No: “Jane is passionate about art.”
No: “Jane has always loved art made by women.”
Yes: “Jane’s work reflects her life-long relationship with women in art.”

Update the biography biannually or annually with new information as accomplishments build. Outdated or less relevant information can be removed as new accomplishments are achieved.

Proof and Have Proofed

A seamless biography conveys attention to detail, an asset to any professional. Ask a trusted colleague to read the biography. An objective party can often catch an important detail that was left out. An informational disconnect can occur after sentence structure has been repeatedly changed or rearranged.

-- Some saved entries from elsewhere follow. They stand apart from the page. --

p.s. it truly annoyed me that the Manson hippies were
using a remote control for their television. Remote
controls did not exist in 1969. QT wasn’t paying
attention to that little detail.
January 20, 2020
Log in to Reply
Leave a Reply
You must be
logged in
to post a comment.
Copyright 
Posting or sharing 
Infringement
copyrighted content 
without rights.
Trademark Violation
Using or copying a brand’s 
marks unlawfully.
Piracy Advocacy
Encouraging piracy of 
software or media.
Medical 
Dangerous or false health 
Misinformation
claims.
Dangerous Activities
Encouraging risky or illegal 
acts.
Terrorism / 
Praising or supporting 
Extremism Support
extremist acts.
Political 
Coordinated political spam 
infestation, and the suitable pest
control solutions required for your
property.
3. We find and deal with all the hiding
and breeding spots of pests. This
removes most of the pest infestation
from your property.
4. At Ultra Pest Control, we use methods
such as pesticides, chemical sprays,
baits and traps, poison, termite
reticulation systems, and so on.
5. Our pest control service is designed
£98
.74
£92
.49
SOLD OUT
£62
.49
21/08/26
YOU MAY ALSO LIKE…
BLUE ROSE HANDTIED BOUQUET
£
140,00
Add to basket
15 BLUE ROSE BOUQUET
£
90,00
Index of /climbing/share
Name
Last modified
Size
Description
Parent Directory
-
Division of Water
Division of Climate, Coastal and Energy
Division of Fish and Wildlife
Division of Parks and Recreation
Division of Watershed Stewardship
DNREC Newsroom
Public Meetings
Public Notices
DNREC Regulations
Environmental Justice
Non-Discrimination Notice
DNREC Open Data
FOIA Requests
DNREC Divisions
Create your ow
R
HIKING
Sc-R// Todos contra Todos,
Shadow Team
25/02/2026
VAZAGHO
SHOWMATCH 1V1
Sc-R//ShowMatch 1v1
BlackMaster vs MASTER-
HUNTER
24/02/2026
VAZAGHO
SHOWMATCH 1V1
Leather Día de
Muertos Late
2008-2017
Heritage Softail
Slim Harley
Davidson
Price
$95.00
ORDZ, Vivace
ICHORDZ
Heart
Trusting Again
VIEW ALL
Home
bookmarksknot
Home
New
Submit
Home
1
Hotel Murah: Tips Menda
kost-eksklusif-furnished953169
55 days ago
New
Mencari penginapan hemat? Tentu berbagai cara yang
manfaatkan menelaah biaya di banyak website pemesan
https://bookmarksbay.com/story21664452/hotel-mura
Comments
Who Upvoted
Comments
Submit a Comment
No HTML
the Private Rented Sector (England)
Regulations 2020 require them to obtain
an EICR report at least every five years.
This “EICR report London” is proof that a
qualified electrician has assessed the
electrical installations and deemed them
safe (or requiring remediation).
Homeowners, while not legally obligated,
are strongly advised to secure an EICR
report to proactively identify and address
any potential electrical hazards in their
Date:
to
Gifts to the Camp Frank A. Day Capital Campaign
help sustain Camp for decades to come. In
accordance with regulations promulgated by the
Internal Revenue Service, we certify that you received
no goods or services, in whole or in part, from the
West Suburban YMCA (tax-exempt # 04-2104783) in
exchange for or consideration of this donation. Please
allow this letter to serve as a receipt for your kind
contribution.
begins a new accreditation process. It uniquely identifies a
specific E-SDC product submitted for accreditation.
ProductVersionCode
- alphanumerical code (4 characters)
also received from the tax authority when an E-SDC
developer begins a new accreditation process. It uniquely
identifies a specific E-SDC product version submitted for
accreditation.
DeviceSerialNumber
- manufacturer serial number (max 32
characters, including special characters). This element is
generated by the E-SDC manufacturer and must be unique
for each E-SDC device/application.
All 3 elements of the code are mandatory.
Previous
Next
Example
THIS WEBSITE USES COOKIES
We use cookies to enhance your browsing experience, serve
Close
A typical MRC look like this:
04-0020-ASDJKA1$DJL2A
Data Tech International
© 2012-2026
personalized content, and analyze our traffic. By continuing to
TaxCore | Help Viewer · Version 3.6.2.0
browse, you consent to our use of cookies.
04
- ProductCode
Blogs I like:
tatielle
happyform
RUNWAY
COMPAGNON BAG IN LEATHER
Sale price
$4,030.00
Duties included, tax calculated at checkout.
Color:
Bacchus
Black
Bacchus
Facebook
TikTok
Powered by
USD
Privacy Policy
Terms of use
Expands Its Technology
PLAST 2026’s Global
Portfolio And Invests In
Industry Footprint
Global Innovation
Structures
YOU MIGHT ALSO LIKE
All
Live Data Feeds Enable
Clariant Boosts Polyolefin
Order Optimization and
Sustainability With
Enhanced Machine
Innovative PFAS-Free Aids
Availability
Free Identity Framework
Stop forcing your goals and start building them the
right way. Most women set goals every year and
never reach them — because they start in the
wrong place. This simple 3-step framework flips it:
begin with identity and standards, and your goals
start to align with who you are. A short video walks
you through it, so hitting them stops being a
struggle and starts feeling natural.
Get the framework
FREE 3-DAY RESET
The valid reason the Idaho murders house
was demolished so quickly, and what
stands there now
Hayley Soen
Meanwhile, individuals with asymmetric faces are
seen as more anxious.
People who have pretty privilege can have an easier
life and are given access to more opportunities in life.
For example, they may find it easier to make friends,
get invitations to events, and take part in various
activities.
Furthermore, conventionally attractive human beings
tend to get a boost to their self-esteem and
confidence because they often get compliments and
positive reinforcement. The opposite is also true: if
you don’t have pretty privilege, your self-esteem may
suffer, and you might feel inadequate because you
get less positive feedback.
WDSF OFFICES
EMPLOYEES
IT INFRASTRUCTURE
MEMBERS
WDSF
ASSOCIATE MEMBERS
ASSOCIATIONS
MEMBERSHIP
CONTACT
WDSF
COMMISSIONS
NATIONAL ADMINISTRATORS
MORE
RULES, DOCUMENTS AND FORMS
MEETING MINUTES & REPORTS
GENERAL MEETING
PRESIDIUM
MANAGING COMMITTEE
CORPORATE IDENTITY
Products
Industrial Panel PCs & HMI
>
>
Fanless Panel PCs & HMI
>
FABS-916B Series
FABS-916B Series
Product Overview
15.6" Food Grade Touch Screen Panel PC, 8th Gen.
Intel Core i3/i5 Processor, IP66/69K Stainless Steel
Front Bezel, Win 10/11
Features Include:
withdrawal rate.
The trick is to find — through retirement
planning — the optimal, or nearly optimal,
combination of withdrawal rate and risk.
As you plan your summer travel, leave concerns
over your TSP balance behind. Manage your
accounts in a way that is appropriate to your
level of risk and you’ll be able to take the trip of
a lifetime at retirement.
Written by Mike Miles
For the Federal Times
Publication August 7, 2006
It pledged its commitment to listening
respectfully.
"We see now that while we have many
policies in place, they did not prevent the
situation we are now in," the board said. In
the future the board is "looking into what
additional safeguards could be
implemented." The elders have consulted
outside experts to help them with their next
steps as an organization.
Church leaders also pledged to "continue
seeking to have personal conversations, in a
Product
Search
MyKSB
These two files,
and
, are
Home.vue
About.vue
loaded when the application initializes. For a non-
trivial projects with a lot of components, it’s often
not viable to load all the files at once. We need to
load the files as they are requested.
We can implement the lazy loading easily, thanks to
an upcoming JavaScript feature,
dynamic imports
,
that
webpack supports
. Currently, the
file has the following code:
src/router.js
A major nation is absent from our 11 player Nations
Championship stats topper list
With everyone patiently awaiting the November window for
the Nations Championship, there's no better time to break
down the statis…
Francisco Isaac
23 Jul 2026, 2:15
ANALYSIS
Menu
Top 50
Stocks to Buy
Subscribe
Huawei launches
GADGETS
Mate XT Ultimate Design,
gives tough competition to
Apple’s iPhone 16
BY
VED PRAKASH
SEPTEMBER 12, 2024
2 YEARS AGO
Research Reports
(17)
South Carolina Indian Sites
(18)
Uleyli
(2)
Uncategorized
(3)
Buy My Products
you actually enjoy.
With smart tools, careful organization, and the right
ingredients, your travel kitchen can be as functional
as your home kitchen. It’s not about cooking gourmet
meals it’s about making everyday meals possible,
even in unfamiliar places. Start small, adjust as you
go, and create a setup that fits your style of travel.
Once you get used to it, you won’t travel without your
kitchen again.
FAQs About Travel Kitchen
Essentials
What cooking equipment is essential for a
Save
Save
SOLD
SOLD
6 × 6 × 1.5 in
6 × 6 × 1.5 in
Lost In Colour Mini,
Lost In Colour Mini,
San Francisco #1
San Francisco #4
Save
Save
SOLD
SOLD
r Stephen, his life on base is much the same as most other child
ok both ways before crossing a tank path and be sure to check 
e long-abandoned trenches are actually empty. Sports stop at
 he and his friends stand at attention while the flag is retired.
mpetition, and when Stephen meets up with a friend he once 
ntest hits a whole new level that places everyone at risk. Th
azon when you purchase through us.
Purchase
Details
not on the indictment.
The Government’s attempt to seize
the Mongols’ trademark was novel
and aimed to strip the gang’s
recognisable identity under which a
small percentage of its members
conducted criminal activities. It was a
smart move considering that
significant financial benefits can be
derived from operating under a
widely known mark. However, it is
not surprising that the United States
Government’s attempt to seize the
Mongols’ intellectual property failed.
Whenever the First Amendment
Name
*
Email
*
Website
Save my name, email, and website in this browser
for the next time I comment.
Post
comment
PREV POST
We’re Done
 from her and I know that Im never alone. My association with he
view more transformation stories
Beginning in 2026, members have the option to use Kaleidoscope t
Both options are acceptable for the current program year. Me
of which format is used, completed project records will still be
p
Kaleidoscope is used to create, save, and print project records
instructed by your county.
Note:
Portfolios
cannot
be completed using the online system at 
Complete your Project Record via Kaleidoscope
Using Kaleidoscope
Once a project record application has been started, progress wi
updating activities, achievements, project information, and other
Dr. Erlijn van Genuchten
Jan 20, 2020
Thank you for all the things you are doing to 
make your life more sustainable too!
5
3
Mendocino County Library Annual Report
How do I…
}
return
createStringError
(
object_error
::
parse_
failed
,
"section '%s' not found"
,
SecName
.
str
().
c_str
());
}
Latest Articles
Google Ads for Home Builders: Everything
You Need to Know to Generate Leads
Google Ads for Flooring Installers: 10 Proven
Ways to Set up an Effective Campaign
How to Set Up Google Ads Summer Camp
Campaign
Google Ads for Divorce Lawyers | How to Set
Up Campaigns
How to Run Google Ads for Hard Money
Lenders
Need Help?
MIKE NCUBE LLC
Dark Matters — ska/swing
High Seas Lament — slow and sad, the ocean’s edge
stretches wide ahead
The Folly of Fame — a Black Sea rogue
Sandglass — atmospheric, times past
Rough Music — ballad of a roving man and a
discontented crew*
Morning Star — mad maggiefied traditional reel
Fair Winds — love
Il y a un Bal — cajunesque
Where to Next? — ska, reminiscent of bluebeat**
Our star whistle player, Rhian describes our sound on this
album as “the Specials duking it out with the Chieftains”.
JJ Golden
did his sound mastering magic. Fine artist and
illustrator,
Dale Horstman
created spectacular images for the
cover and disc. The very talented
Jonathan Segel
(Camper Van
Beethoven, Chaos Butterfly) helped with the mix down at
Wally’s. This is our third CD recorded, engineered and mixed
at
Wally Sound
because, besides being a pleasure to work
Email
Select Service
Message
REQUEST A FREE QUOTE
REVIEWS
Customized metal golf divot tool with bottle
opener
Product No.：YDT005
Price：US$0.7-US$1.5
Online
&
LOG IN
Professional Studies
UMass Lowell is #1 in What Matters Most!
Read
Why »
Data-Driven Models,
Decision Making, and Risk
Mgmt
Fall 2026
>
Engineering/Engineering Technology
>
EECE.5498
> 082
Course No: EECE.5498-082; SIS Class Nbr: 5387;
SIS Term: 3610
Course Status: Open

Things to consider while proofreading:

• Spelling, grammar and errors
• Flow and coherency
• Reader engagement

When applying for a grant or a project with guidelines, be sure to note if there are specific instructions regarding the length or content of your biography.

Good luck!

About the Writer

Karen Kopacz is a graphic and Web designer living in St. Paul, MN. Her freelance enterprise, Design for the Arts, provides design, strategy and consultation for artists, writers and creative businesses of all types.

Karen is director and founder of the monthly-published, online arts & literature magazine Mental Contagion, launched in 2000. She was a panel member of Fostering New Culture on the Internet in SXSW's 2005 Interactive Festival, and is the founder and curator of Reconnect, a ‘Mobile Art Gallery’ series that takes place at various locations in the Minneapolis-St. Paul area to help build connections between local artists, business owners and the community.

Karen's Web design has been featured in the design anthology Portfolios Online. She has been on the board of directors for the Twin Cities Fine Arts Organization, is a former art director of First Avenue’s in-house magazine, has been a columnist and photographer for and has collaborated with artists, musicians, photographers, copywriters and editors for more years than she cares to admit.